As the seasons change so do the weekly specials here at The Portsmouth Brewery. I know that I’m a little behind and I apologize but we just loved this last round of weeklies so much that we didn’t want to get rid of them. The chefs and I have an assortment of dishes for you to choose from, a little something for everyone!

Monday’s special will feature a Cipollini and Mushroom Stew featuring local mushrooms from the NH Mushroom Company creamed with cipollini onions served with grilled sour dough, truffled grilled asparagus with guyure cheese and a demi salad.  This showcases some springtime vegetables but is still hearty enough for those colder spring days. Really flavorful and fresh.

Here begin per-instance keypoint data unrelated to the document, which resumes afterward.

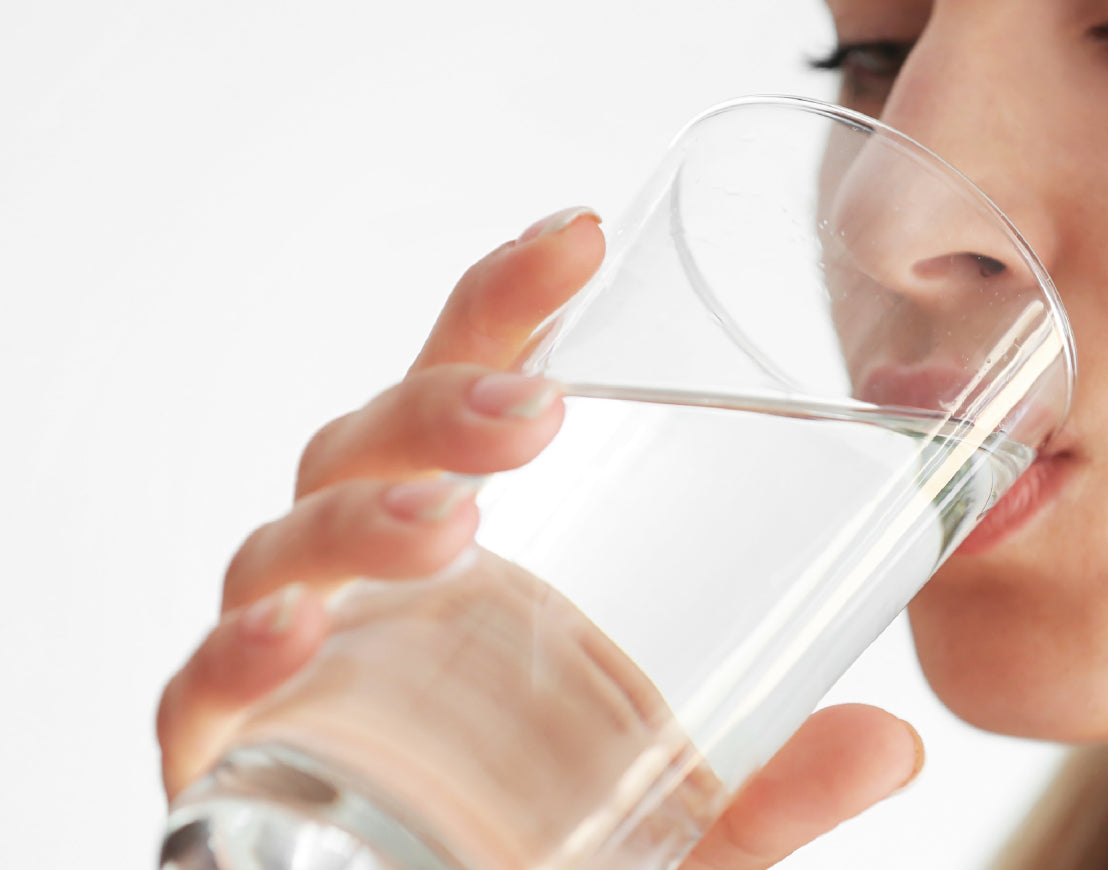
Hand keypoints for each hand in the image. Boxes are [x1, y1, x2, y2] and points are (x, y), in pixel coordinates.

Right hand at [155, 207, 923, 868]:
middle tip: (530, 414)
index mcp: (472, 541)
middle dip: (439, 408)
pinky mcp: (232, 750)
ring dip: (361, 515)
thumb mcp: (683, 819)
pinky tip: (296, 636)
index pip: (472, 386)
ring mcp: (296, 655)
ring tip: (450, 523)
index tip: (583, 234)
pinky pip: (205, 687)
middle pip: (373, 443)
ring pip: (290, 543)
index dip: (509, 302)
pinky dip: (236, 654)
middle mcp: (370, 577)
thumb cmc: (554, 842)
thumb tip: (895, 745)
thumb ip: (772, 785)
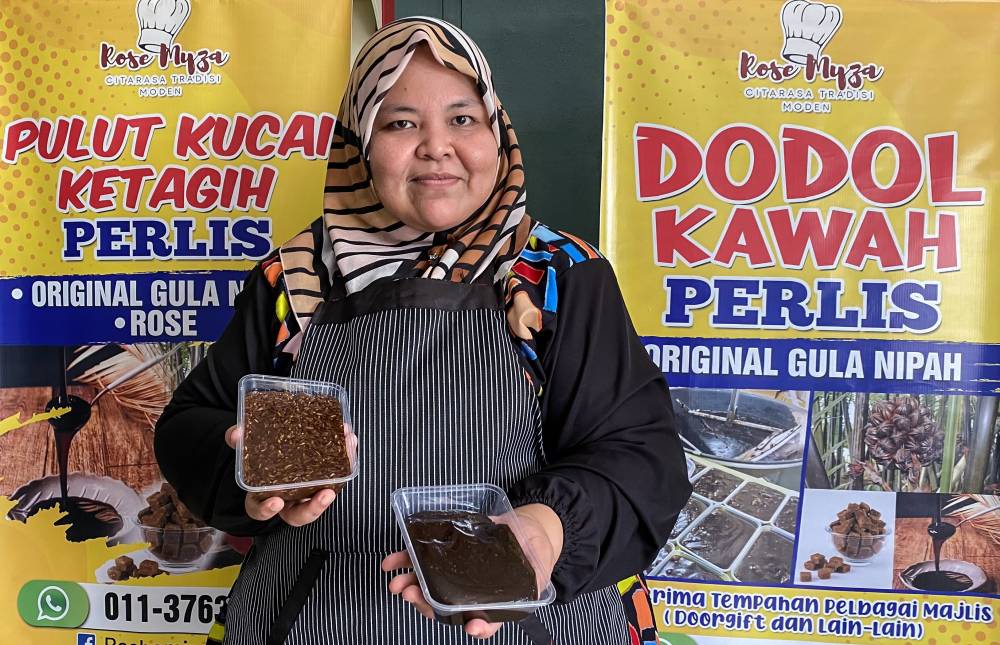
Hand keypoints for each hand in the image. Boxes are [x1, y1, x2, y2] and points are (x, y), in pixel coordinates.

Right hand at [225, 423, 357, 526]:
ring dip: (338, 479)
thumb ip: (238, 442)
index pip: (260, 510)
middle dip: (313, 508)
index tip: (275, 501)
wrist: (275, 447)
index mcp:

Tuesday’s special is a Gyro Sandwich featuring some homemade gyro style lamb! It will be served on flatbread with lettuce, tomatoes, onion, tzatziki and hot sauce. Served with your choice of side. If you don’t eat lamb, we are offering our fried falafel as a delicious alternative!

Wednesday’s special is San Choy Bau, which is a stir fry of pork with fresh ginger, water chestnuts, garlic and oyster sauce. It will be served in lettuce cups topped with mung bean sprouts, shredded carrots and daikon! It’s a refreshing and really flavorful dish. The lettuce cups will be served with a chilled lo mien salad. We will also be featuring a meatless option using scrambled tofu instead of ground pork with a mushroom sauce which is very similar to the oyster sauce.

Thursday’s special is near and dear to my heart!  Braised Rabbit thigh served over white bean ragout, confit tomatoes, grilled garlic crostini and finished with a mustard jus. Rabbit is overlooked in most restaurants and it’s such a beautiful piece of meat. Rabbit is a very healthy and tasty option.  I know that “it tastes like chicken” is thrown around a little too much but in this case it really does taste a lot like chicken. Rabbit is actually considered to be in the poultry family when it comes to buying them. I’m really excited for you to come in and give it a try!

Friday’s special will feature a beautiful piece of seared duck cooked the way you like served with farro pilaf(a form of barley), wilted frisee salad tossed with dried cherries, toasted pine nuts, asparagus, sherry vinegar and house lardons. To top it off a fried egg!  It’s a very vibrant dish featuring some the great spring flavors that we are accustom to!

Once again Saturday’s special will be featuring seafood as we usually do. We will be serving a traditional New Orleans style gumbo with crawfish, rabbit and house made green chorizo served over white rice. It will pair great with multiple beers that we have on tap. We will be featuring a meatless version of the gumbo with black eyed peas, blacken tofu and yellow cherry tomatoes.

Lastly, our Sunday specials have always starred a traditional style American comfort food however I’ve decided it’s time to explore what other parts of the world consider comfort food!  First stop: France!  Seeing how I absolutely love French food, we will be serving Coq au Vin! Coq au Vin is red wine braised chicken thighs with mushrooms, carrots and onions. It will be served with the most decadent mashed potato you have ever tasted. Pomme Robuchon is what these potatoes are called, named after their creator Chef Joel Robuchon. They contain three times the amount of butter that you would normally put in mashed potatoes giving it a lush and velvety smooth texture. To complete the dish it will be served with Haricot Verts. As you can see I have a passion for French cooking and I know you won’t be disappointed if you come in on Sunday for some Coq au Vin. I can’t take all the credit; I did steal the recipe from Chef Julia Child, you can’t mess with greatness!  We also will be featuring a meatless option for this dish which includes some braised root vegetables including celeriac, parsnips and carrots with local organic tempeh. We will braise all of those in the red wine as well with the mushrooms and the onions!

As you can see this round of weeklies have a nice balance of light to heavy dishes showcasing different cuisines and styles from around the world. Food is a passion for me and I’m happy to share it with you!  I hope you have a chance to stop in the Brewery to try what the team of Chefs and I have come up with. See you at 56 Market!